DOCUMENT EXTRACT ->
'''

So, in a way, to me, the black album was a high point in Metallica's career and the beginning of the end. But, personally, I do quite like it.

Voncaster
06-08-2005, 09:08 AM
Neil I can't tell if you like ...And Justice For All, but its one of my favorite albums. I think Metallica said they couldn't play any louder or faster than Justice, and so its the pinnicle of their thrash metal days.

I respect the fact that Metallica said hey this is no longer us and changed up their style to reflect themselves with the Black Album and later releases, but its just doesn't hold up to me. I'll take pre-Bob Rock Metallica over Bob Rock Metallica any day of the week.

Hiromi
06-08-2005, 12:02 PM
The album's good, only has one or two weak tracks on it(God that Failed, Friend of Misery), and Struggle Within is just freaking awesome and one of the most underated and overlooked tracks in their career.

Core
06-08-2005, 12:49 PM
Eh. We often don't like to acknowledge, but ... And Justice For All, great as it was, was the actual beginning of the end. The was a spirit that Cliff brought to the group that wasn't there anymore and Justice is somewhat coasting on that spirit.


That pretty much sums up how I feel as well. I remember the press interview at which a teary-eyed Metallica announced that the new album, which at the time was Justice, would have songs on it that Cliff had helped compose. I picked up the album a few days after it was released and was floored by it--it was exactly what I had hoped a post-Cliff album would be, and the band didn't seem to have lost any of their original intensity.

Then MTV came into their lives. In another interview, Hetfield was adamant that they weren't going to become a commercial band who made videos for every song on an album, that they only wanted to make an artistic statement with one video about one song they felt particularly passionate about. And that video was great, just as good as the song that it was portraying. This was back in the days when MTV still played videos, so the video for "One" soon found itself on maximum rotation, while Metallica found themselves with a wide-and-expanding audience that they never had before.

'''

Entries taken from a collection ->
'''

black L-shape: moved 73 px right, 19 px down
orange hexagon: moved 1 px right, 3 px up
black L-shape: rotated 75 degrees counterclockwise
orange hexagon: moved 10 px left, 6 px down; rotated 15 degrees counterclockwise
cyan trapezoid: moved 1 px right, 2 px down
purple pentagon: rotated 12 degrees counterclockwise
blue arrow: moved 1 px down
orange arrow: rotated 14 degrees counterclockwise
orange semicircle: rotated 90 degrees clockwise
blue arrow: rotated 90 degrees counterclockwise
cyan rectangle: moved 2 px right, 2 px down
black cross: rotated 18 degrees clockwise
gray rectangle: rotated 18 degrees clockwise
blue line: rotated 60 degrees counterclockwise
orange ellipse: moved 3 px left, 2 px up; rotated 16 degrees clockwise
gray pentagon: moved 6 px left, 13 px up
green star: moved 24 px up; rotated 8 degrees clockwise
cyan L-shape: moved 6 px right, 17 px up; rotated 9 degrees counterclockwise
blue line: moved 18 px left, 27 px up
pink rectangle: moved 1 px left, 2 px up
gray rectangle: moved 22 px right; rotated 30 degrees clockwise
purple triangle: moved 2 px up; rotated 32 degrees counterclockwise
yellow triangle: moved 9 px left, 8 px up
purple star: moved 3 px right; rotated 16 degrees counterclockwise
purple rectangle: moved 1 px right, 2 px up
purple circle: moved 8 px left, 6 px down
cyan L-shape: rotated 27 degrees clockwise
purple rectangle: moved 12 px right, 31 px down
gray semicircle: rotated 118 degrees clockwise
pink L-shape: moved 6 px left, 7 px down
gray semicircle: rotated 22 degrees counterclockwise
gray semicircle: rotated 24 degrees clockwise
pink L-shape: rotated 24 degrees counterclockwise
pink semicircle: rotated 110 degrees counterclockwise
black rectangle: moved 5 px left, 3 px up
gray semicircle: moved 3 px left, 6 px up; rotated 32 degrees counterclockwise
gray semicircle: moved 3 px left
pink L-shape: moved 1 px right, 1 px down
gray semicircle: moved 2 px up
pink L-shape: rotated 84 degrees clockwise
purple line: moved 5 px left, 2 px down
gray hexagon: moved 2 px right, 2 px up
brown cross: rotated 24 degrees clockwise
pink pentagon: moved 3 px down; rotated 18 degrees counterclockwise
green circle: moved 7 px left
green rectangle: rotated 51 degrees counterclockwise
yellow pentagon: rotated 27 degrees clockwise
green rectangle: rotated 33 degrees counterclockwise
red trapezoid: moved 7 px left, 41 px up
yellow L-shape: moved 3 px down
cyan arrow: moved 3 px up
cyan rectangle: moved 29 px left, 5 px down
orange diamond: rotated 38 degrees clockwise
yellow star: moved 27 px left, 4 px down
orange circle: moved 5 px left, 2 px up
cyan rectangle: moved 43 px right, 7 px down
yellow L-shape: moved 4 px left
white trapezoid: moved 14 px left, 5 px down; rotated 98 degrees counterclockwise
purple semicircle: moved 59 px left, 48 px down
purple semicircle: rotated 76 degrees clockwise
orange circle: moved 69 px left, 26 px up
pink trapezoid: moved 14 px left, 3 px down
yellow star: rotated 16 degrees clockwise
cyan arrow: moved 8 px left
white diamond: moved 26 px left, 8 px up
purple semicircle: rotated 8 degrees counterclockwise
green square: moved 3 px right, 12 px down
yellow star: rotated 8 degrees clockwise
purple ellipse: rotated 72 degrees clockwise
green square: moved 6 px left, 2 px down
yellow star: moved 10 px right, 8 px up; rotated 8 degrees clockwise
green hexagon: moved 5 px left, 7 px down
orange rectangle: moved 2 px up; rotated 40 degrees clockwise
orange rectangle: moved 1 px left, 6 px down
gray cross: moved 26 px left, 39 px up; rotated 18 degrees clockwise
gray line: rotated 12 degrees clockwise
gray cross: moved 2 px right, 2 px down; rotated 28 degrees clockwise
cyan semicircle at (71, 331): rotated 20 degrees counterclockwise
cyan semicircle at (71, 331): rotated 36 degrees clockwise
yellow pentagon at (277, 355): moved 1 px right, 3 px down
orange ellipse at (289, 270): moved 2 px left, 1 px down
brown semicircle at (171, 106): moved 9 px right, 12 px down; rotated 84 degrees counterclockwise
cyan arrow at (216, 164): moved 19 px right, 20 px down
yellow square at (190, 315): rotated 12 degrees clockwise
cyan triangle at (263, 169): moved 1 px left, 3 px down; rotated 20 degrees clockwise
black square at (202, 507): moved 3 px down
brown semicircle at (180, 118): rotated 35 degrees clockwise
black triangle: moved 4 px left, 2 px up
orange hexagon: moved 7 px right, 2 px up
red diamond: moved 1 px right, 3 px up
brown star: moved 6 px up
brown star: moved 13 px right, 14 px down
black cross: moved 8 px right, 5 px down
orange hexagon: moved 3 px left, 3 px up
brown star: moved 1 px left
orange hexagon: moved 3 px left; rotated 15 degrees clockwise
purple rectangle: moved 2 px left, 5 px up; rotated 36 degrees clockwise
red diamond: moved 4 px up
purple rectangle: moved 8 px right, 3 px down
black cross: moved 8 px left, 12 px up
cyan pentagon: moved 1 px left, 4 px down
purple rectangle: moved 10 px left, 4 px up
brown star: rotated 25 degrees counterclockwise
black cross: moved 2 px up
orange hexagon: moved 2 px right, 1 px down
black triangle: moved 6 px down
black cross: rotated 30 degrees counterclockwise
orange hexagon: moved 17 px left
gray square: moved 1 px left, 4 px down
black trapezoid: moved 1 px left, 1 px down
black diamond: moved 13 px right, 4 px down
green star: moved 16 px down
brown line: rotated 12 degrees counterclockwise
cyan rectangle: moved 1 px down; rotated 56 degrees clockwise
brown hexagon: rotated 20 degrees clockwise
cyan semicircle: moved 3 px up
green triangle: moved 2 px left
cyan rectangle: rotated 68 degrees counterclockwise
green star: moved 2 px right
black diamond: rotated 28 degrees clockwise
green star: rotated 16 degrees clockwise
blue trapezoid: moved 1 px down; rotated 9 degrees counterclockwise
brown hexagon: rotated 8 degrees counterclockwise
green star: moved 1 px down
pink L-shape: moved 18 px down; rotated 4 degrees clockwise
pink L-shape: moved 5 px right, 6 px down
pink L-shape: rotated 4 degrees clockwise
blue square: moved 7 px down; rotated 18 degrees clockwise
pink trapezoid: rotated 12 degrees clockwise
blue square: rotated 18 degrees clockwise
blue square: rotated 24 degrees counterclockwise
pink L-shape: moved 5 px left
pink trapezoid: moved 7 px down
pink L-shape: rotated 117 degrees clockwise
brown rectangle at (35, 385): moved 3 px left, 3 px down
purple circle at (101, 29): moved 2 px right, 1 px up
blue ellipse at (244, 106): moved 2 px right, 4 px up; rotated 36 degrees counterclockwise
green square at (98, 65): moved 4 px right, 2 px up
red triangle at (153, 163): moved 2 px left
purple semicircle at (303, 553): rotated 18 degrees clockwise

'''

WHAT YOU NEED TO DO ->
• 1. Answer these questions about the forum thread:
(a) Which track does Hiromi call one of the most underrated and overlooked in Metallica's career?
(b) According to Voncaster, what did Metallica say they couldn't do beyond ...And Justice For All?
(c) The video for which song ended up on maximum rotation on MTV?
• 2. Write out everything in the listing from its first line down to the line containing "gray pentagon: moved 6 px left, 13 px up", including that line.

RESULTS ->
• 1.
(a) Struggle Within
(b) Play any louder or faster
(c) "One"

• 2.
black L-shape: moved 73 px right, 19 px down
orange hexagon: moved 1 px right, 3 px up
black L-shape: rotated 75 degrees counterclockwise
orange hexagon: moved 10 px left, 6 px down; rotated 15 degrees counterclockwise
cyan trapezoid: moved 1 px right, 2 px down
purple pentagon: rotated 12 degrees counterclockwise
blue arrow: moved 1 px down
orange arrow: rotated 14 degrees counterclockwise
orange semicircle: rotated 90 degrees clockwise
blue arrow: rotated 90 degrees counterclockwise
cyan rectangle: moved 2 px right, 2 px down
black cross: rotated 18 degrees clockwise
gray rectangle: rotated 18 degrees clockwise
blue line: rotated 60 degrees counterclockwise
orange ellipse: moved 3 px left, 2 px up; rotated 16 degrees clockwise
gray pentagon: moved 6 px left, 13 px up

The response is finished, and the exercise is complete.